Ali's shortsightedness compels her to ignore other encouraging signs of progress in the Muslim world as well. In a September 26 New York Times article titled "The Female Factor: A Path to Financial Equality in Malaysia," Liz Gooch reports that "the number of female faces [in the Islamic finance sector] is multiplying." One female Malaysian scholar noted that three-quarters of her university students are female. The author notes that "the roll call of female high achievers in this Southeast Asian nation cuts across almost all aspects of the [financial] sector."

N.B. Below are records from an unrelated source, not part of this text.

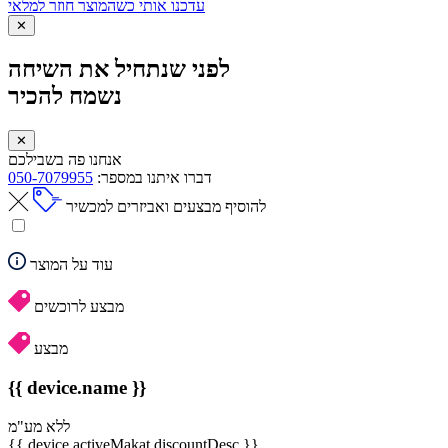
עדכנו אותי כשהמוצר חוזר למלאי
✕
לפני שנתחיל את השיחה
נשמח להכיר
✕
אנחנו פה בשבילכם
דברו איתנו במספר:
050-7079955
להוסיף מבצעים ואביזרים למכשיר
עוד על המוצר
מבצע לרוכשים
מבצע
{{ device.name }}
ללא מע"מ
{{ device.activeMakat.discountDesc }}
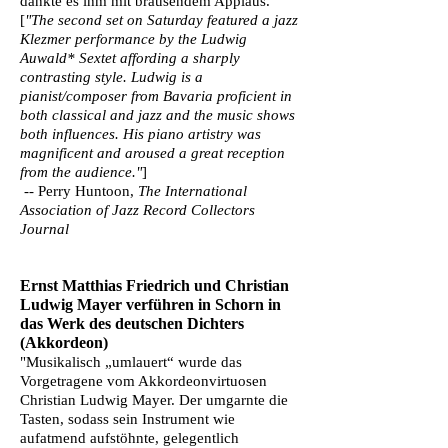
dankte es ihm mit brausendem Applaus."
[
"The second set on Saturday featured a jazz
Klezmer performance by the Ludwig
Auwald* Sextet affording a sharply
contrasting style. Ludwig is a
pianist/composer from Bavaria proficient in
both classical and jazz and the music shows
both influences. His piano artistry was
magnificent and aroused a great reception
from the audience."
]
-- Perry Huntoon,
The International
Association of Jazz Record Collectors
Journal
Ernst Matthias Friedrich und Christian
Ludwig Mayer verführen in Schorn in
das Werk des deutschen Dichters
(Akkordeon)
"Musikalisch „umlauert“ wurde das
Vorgetragene vom Akkordeonvirtuosen
Christian Ludwig Mayer. Der umgarnte die
Tasten, sodass sein Instrument wie
aufatmend aufstöhnte, gelegentlich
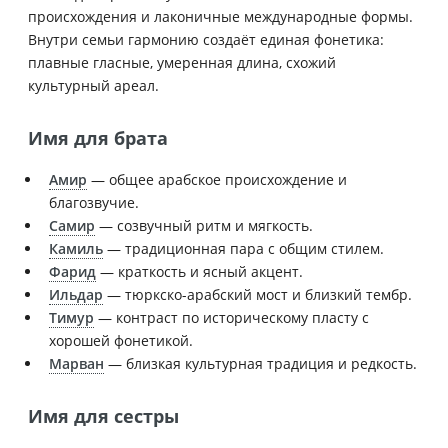
происхождения и лаконичные международные формы.
Внутри семьи гармонию создаёт единая фонетика:
плавные гласные, умеренная длина, схожий
культурный ареал.
Имя для брата
Амир
— общее арабское происхождение и
благозвучие.
Самир
— созвучный ритм и мягкость.
Камиль
— традиционная пара с общим стилем.
Фарид
— краткость и ясный акцент.
Ильдар
— тюркско-арабский мост и близкий тембр.
Тимур
— контраст по историческому пласту с
хорошей фонетикой.
Марван
— близкая культурная традиция и редкость.
Имя для сестры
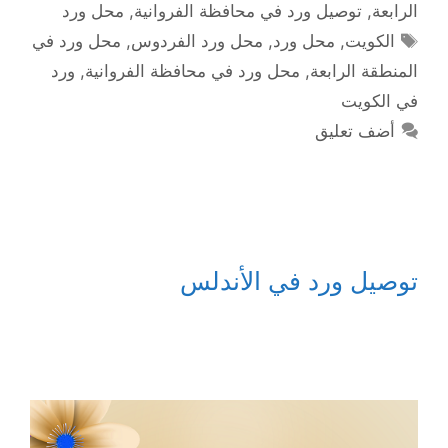
الرابعة
,
توصيل ورد في محافظة الفروانية
,
محل ورد
الوسوم
الكويت
,
محل ورد
,
محل ورد الفردوس
,
محل ورد في
المنطقة الرابعة
,
محل ورد في محافظة الفروانية
,
ورد
في الكويت
أضف تعليق
توصيل ورد في الأندلس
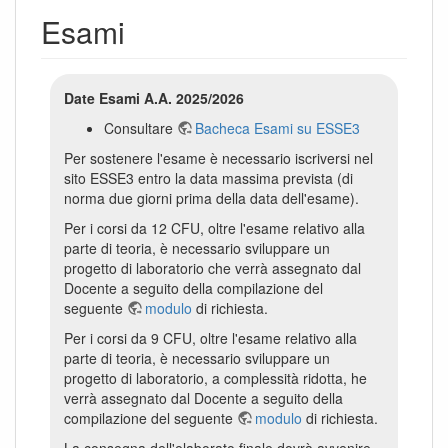
Esami
Date Esami A.A. 2025/2026
Consultare
Bacheca Esami su ESSE3
Per sostenere l'esame è necessario iscriversi nel
sito ESSE3 entro la data massima prevista (di
norma due giorni prima della data dell'esame).
Per i corsi da 12 CFU, oltre l'esame relativo alla
parte di teoria, è necessario sviluppare un
progetto di laboratorio che verrà assegnato dal
Docente a seguito della compilazione del
seguente
modulo
di richiesta.
Per i corsi da 9 CFU, oltre l'esame relativo alla
parte di teoria, è necessario sviluppare un
progetto di laboratorio, a complessità ridotta, he
verrà assegnato dal Docente a seguito della
compilazione del seguente
modulo
di richiesta.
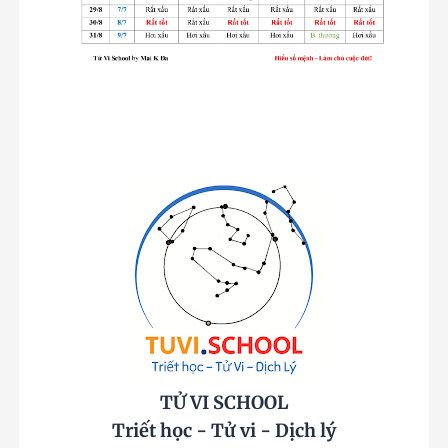
TỬ VI SCHOOL
Triết học - Tử vi - Dịch lý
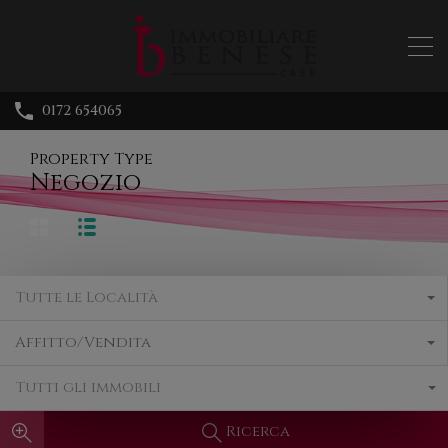
0172 654065
Property Type
Negozio
Tutte le Località
Affitto/Vendita
Tutti gli immobili
Ricerca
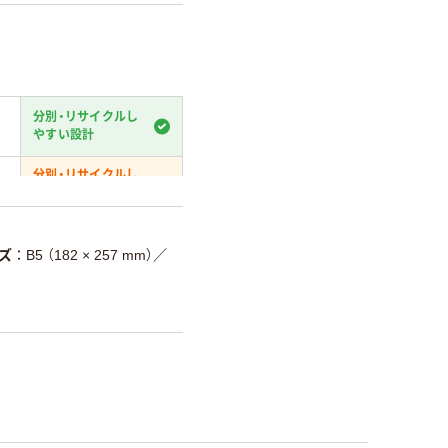
分別・リサイクルし
やすい設計
分別・リサイクルし
やすい設計
温室効果ガスなどの
削減
ズ
B5 （182 × 257 mm）
／
詳細「
アスクル商品環境スコ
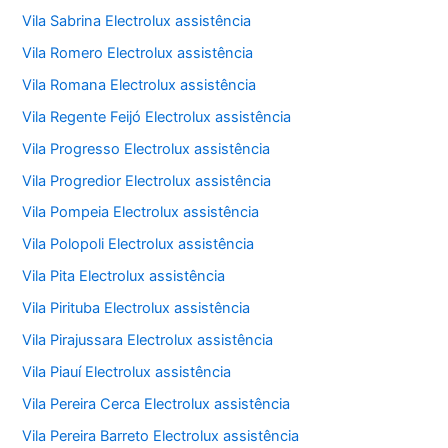
Vila Sabrina Electrolux assistência
Vila Romero Electrolux assistência
Vila Romana Electrolux assistência
Vila Regente Feijó Electrolux assistência
Vila Progresso Electrolux assistência
Vila Progredior Electrolux assistência
Vila Pompeia Electrolux assistência
Vila Polopoli Electrolux assistência
Vila Pita Electrolux assistência
Vila Pirituba Electrolux assistência
Vila Pirajussara Electrolux assistência
Vila Piauí Electrolux assistência
Vila Pereira Cerca Electrolux assistência
Vila Pereira Barreto Electrolux assistência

Perhaps the most aggravating aspect of Ali's writing is her naivete in regards to both the West and the history of Christianity -- which, despite her atheism, she sees as a force for good in the culture clash with Islam. In her frequent comparisons of the two faiths, it becomes increasingly obvious that Ali has sacrificed nuance for pathos. She continuously emphasizes the compatibility of Christianity with Enlightenment philosophy, and uses this marriage to illuminate the discordant relationship Islam shares with education and the sciences. Throughout her polemic, however, Ali fails to comprehend the parallels between contemporary events and religious history, and thus a possible road to a peaceful Islamic future: the ideological trajectory pioneered by Christianity centuries ago had its origins in an anti-intellectual era that very much resembles that of the Muslim world today. Just as the Christian faith has not always been as accepting as it is today (especially as depicted in Ali's overly sympathetic portrayal), Islam has not always been, nor need always be, as insular and defensive as it is now.

In fact, Ali appears to observe this when she writes, "Christianity too once made a magical totem of female virginity. Girls were confined, deprived of education, married off as property. And yet Christian societies today are largely free of this habit of mind. Cultures shift, often very rapidly." And yet somehow she is incapable of imagining the portability of this concept to another monotheistic religion. The result is a particularly deplorable quandary: the West has indeed found an authoritative voice that cuts between the dual extremism of the vitriolic right and the self-flagellating left. In other (perhaps less polarizing) times, this splitting of differences would be called a compromise. Here, it only adds to the confusion.